:: Recorded information ::
_ _ _ _ _
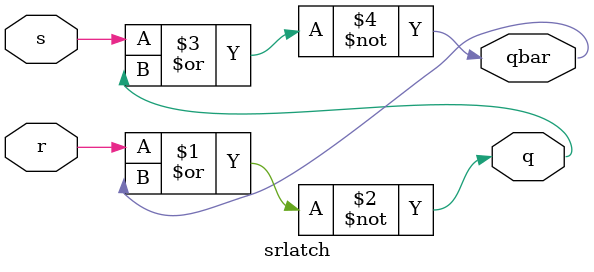
<source format=v>
`timescale 1ns / 1ps


module srlatch(input s, r, output q, qbar);
    nor #1 n1(q, r, qbar);
    nor #1 n2(qbar, s, q);
endmodule
</source>
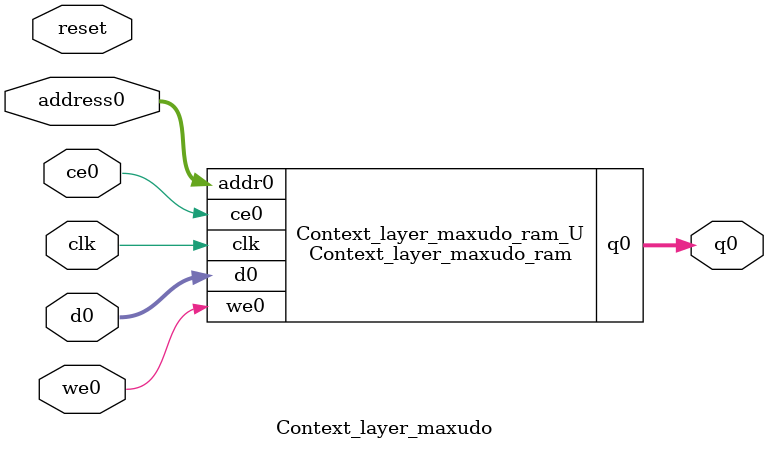
<source format=v>
`timescale 1 ns / 1 ps
module Context_layer_maxudo_ram (addr0, ce0, d0, we0, q0,  clk);

parameter DWIDTH = 32;
parameter AWIDTH = 6;
parameter MEM_SIZE = 64;

input[AWIDTH-1:0] addr0;
input ce0;
input[DWIDTH-1:0] d0;
input we0;
output reg[DWIDTH-1:0] q0;
input clk;

(* ram_style = "block" *)reg [DWIDTH-1:0] ram[0:MEM_SIZE-1];




always @(posedge clk)  
begin 
    if (ce0) begin
        if (we0) 
            ram[addr0] <= d0; 
        q0 <= ram[addr0];
    end
end


endmodule

`timescale 1 ns / 1 ps
module Context_layer_maxudo(
    reset,
    clk,
    address0,
    ce0,
    we0,
    d0,
    q0);

parameter DataWidth = 32'd32;
parameter AddressRange = 32'd64;
parameter AddressWidth = 32'd6;
input reset;
input clk;
input[AddressWidth - 1:0] address0;
input ce0;
input we0;
input[DataWidth - 1:0] d0;
output[DataWidth - 1:0] q0;



Context_layer_maxudo_ram Context_layer_maxudo_ram_U(
    .clk( clk ),
    .addr0( address0 ),
    .ce0( ce0 ),
    .we0( we0 ),
    .d0( d0 ),
    .q0( q0 ));

endmodule


</source>
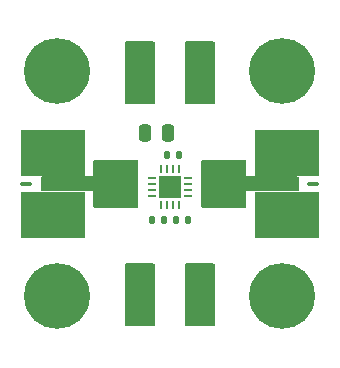
<source format=gbr>
%TF.GenerationSoftware,KiCad,Pcbnew,8.0.0*%
%TF.CreationDate,2024-07-26T18:05:43-04:00*%
%TF.ProjectId,X-Band Amplifier HMC441,582d4261-6e64-4204-916d-706c69666965,v1.1*%
%TF.SameCoordinates,Original*%
%TF.FileFunction,Soldermask,Top*%
%TF.FilePolarity,Negative*%
%FSLAX46Y46*%
G04 Gerber Fmt 4.6, Leading zero omitted, Abs format (unit mm)*
G04 Created by KiCad (PCBNEW 8.0.0) date 2024-07-26 18:05:43*
%MOMM*%
%LPD*%
G01*
G04 APERTURE LIST*
G04 Aperture macros list*
%AMRoundRect*
0 Rectangle with rounded corners*
0 $1 Rounding radius*
0 $2 $3 $4 $5 $6 $7 $8 $9 X,Y pos of 4 corners*
0 Add a 4 corners polygon primitive as box body*
4,1,4,$2,$3,$4,$5,$6,$7,$8,$9,$2,$3,0*
0 Add four circle primitives for the rounded corners*
1,1,$1+$1,$2,$3*
1,1,$1+$1,$4,$5*
1,1,$1+$1,$6,$7*
1,1,$1+$1,$8,$9*
0 Add four rect primitives between the rounded corners*
20,1,$1+$1,$2,$3,$4,$5,0*
20,1,$1+$1,$4,$5,$6,$7,0*
20,1,$1+$1,$6,$7,$8,$9,0*
20,1,$1+$1,$8,$9,$2,$3,0*%
G04 Aperture macros list end*
%ADD10RoundRect,0.250000X-0.250000X-0.475000X0.250000X-0.475000X0.250000X0.475000X-0.250000X0.475000X0*%
%ADD11R,0.711200X0.254000*%
%ADD12R,0.254000X0.711200*%
%ADD13C,0.508000*%
%ADD14R,1.955800X1.955800*%
%ADD15RoundRect,0.140000X-0.140000X-0.170000X0.140000X-0.170000X0.140000X0.170000X-0.140000X0.170000X0*%
%ADD16RoundRect,0.087500X0.412500X-0.087500X0.412500X0.087500X-0.412500X0.087500X-0.412500X-0.087500X0*%
%ADD17R,5.500000X4.000000*%
%ADD18RoundRect,0.087500X-0.412500X0.087500X-0.412500X-0.087500X0.412500X-0.087500X0.412500X0.087500X0*%
%ADD19C,5.562600*%
%ADD20RoundRect,0.140000X0.140000X0.170000X-0.140000X0.170000X-0.140000X-0.170000X0.140000X-0.170000X0*%
G04 APERTURE END LIST*
D10*
%TO.C,C1*%
X137607000Y-59182000D03*
X139507000Y-59182000D03*
%TD*%
D11*
%TO.C,U1*%
X138201400Y-63003999D03*
X138201400Y-63504000D03*
X138201400Y-64004000D03*
X138201400Y-64504001D03*
D12*
X138949999Y-65252600D03*
X139450000Y-65252600D03*
X139950000Y-65252600D03*
X140450001Y-65252600D03*
D11*
X141198600Y-64504001D03*
X141198600Y-64004000D03*
X141198600Y-63504000D03*
X141198600Y-63003999D03*
D12*
X140450001Y-62255400D03*
X139950000Y-62255400D03*
X139450000Y-62255400D03*
X138949999Y-62255400D03*
D13*
X139065000Y-63119000D03*
X139065000Y-63754000D03*
X139065000Y-64389000D03*
X139700000Y-63119000D03*
X139700000Y-63754000D03*
D14*
X139700000Y-63754000D03*
D13*
X139700000Y-64389000D03*
X140335000Y-63119000D03*
X140335000Y-63754000D03*
X140335000Y-64389000D03*
%TD*%
D15*
%TO.C,C4*%
X140236000Y-66548000D03*
X141196000Y-66548000D03*
%TD*%
%TO.C,C3*%
X138204000Y-66548000D03*
X139164000Y-66548000D03*
%TD*%
D16*
%TO.C,J2*%
X151850000Y-63500000D03*
D17*
X149600000Y-66135000D03*
X149600000Y-60865000D03*
%TD*%
D18*
%TO.C,J1*%
X127550000Y-63500000D03*
D17*
X129800000Y-60865000D03*
X129800000Y-66135000D03*
%TD*%
D19*
%TO.C,H2*%
X149225000Y-53975000D03*
%TD*%
%TO.C,H3*%
X130175000Y-73025000D03*
%TD*%
D20*
%TO.C,C2*%
X140434000Y-61087000D03*
X139474000Y-61087000D03*
%TD*%
D19*
%TO.C,H4*%
X149225000Y-73025000D03*
%TD*%
%TO.C,H1*%
X130175000Y-53975000D03*
%TD*%
G36*
X138373039Y-51454685D02*
G01*
X138418794Y-51507489D01*
X138430000Y-51559000D01*
X138430000Y-56645000D01*
X138410315Y-56712039D01*
X138357511Y-56757794D01*
X138306000Y-56769000D01*
X136014000Y-56769000D01*
X135946961Y-56749315D01*
X135901206Y-56696511D01*
X135890000Y-56645000D01*
X135890000Y-51559000D01*
X135909685Y-51491961D01*
X135962489Y-51446206D01*
X136014000Y-51435000D01*
X138306000Y-51435000D01*
X138373039Y-51454685D01*
G37*
G36*
X143453039Y-51454685D02*
G01*
X143498794Y-51507489D01*
X143510000Y-51559000D01*
X143510000Y-56645000D01*
X143490315Y-56712039D01*
X143437511Y-56757794D01*
X143386000Y-56769000D01*
X141094000Y-56769000D01*
X141026961Y-56749315D01*
X140981206Y-56696511D01*
X140970000Y-56645000D01*
X140970000Y-51559000D01*
X140989685Y-51491961D01*
X141042489Y-51446206D01*
X141094000Y-51435000D01*
X143386000Y-51435000D01*
X143453039Y-51454685D01*
G37*
G36*
X136975121Y-61488002D02*
G01*
X137021614Y-61541658D01*
X137033000Y-61594000D01*
X137033000Y-65406000D01*
X137012998Y-65474121D01*
X136959342Y-65520614D01*
X136907000Y-65532000D01*
X133349000Y-65532000D01*
X133280879Y-65511998D01*
X133234386Y-65458342D01*
X133223000Y-65406000D01*
X133223000Y-64135000D01*
X128904000Y-64135000D01*
X128835879Y-64114998D01*
X128789386Y-64061342D01*
X128778000Y-64009000D01*
X128778000Y-62991000D01*
X128798002Y-62922879D01*
X128851658Y-62876386D01*
X128904000Y-62865000D01*
X133223000Y-62865000D01*
X133223000Y-61594000D01*
X133243002Y-61525879D01*
X133296658Y-61479386D01*
X133349000Y-61468000D01*
X136907000Y-61468000D01*
X136975121Y-61488002D01*
G37*
G36*
X146119121Y-61488002D02*
G01*
X146165614Y-61541658D01*
X146177000Y-61594000D01*
X146177000Y-62865000D01*
X150496000Y-62865000D01*
X150564121Y-62885002D01*
X150610614Y-62938658D01*
X150622000Y-62991000D01*
X150622000Y-64009000D01*
X150601998Y-64077121D01*
X150548342Y-64123614D01*
X150496000Y-64135000D01*
X146177000Y-64135000D01*
X146177000Y-65406000D01*
X146156998Y-65474121D01*
X146103342Y-65520614D01*
X146051000Y-65532000D01*
X142493000Y-65532000D01*
X142424879Y-65511998D01*
X142378386Y-65458342D01*
X142367000Y-65406000D01*
X142367000Y-61594000D01*
X142387002Y-61525879D01*
X142440658Y-61479386D01*
X142493000Y-61468000D01*
X146051000Y-61468000D01*
X146119121Y-61488002D01*
G37*
G36*
X143453039Y-70250685D02*
G01*
X143498794Y-70303489D01*
X143510000Y-70355000D01*
X143510000Y-75441000D01*
X143490315Y-75508039D01*
X143437511Y-75553794D01*
X143386000Y-75565000D01*
X141094000Y-75565000D01*
X141026961Y-75545315D01*
X140981206Y-75492511D01*
X140970000Y-75441000D01*
X140970000Y-70355000D01*
X140989685Y-70287961D01*
X141042489Y-70242206D01*
X141094000Y-70231000D01*
X143386000Y-70231000D01*
X143453039Y-70250685D01*
G37*
G36*
X138373039Y-70250685D02*
G01*
X138418794Y-70303489D01*
X138430000Y-70355000D01*
X138430000Y-75441000D01*
X138410315Y-75508039D01*
X138357511Y-75553794D01*
X138306000Y-75565000D01*
X136014000Y-75565000D01*
X135946961Y-75545315D01*
X135901206Y-75492511D01*
X135890000Y-75441000D01*
X135890000Y-70355000D01*
X135909685Y-70287961D01*
X135962489Y-70242206D01*
X136014000Y-70231000D01*
X138306000Y-70231000D01*
X138373039Y-70250685D01*
G37*
M02*

</source>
_ _ _ _ _
:: Task instructions ::
Make an exact copy of the records from their first line through the line containing "0 $1 Rounding radius*", both ends included, with the pictures omitted.

:: Expected output ::
<source format=v>
`timescale 1ns / 1ps


module srlatch(input s, r, output q, qbar);
    nor #1 n1(q, r, qbar);
    nor #1 n2(qbar, s, q);
endmodule
</source>
<source format=v>
`timescale 1 ns / 1 ps
module Context_layer_maxudo_ram (addr0, ce0, d0, we0, q0,  clk);

parameter DWIDTH = 32;
parameter AWIDTH = 6;
parameter MEM_SIZE = 64;

input[AWIDTH-1:0] addr0;
input ce0;
input[DWIDTH-1:0] d0;
input we0;
output reg[DWIDTH-1:0] q0;
input clk;

(* ram_style = "block" *)reg [DWIDTH-1:0] ram[0:MEM_SIZE-1];




always @(posedge clk)  
begin 
    if (ce0) begin
        if (we0) 
            ram[addr0] <= d0; 
        q0 <= ram[addr0];
    end
end


endmodule

`timescale 1 ns / 1 ps
module Context_layer_maxudo(
    reset,
    clk,
    address0,
    ce0,
    we0,
    d0,
    q0);

parameter DataWidth = 32'd32;
parameter AddressRange = 32'd64;
parameter AddressWidth = 32'd6;
input reset;
input clk;
input[AddressWidth - 1:0] address0;
input ce0;
input we0;
input[DataWidth - 1:0] d0;
output[DataWidth - 1:0] q0;



Context_layer_maxudo_ram Context_layer_maxudo_ram_U(
    .clk( clk ),
    .addr0( address0 ),
    .ce0( ce0 ),
    .we0( we0 ),
    .d0( d0 ),
    .q0( q0 ));

endmodule


</source>
<source format=gbr>
%TF.GenerationSoftware,KiCad,Pcbnew,8.0.0*%
%TF.CreationDate,2024-07-26T18:05:43-04:00*%
%TF.ProjectId,X-Band Amplifier HMC441,582d4261-6e64-4204-916d-706c69666965,v1.1*%
%TF.SameCoordinates,Original*%
%TF.FileFunction,Soldermask,Top*%
%TF.FilePolarity,Negative*%
%FSLAX46Y46*%
G04 Gerber Fmt 4.6, Leading zero omitted, Abs format (unit mm)*
G04 Created by KiCad (PCBNEW 8.0.0) date 2024-07-26 18:05:43*
%MOMM*%
%LPD*%
G01*
G04 APERTURE LIST*
G04 Aperture macros list*
%AMRoundRect*
0 Rectangle with rounded corners*
0 $1 Rounding radius*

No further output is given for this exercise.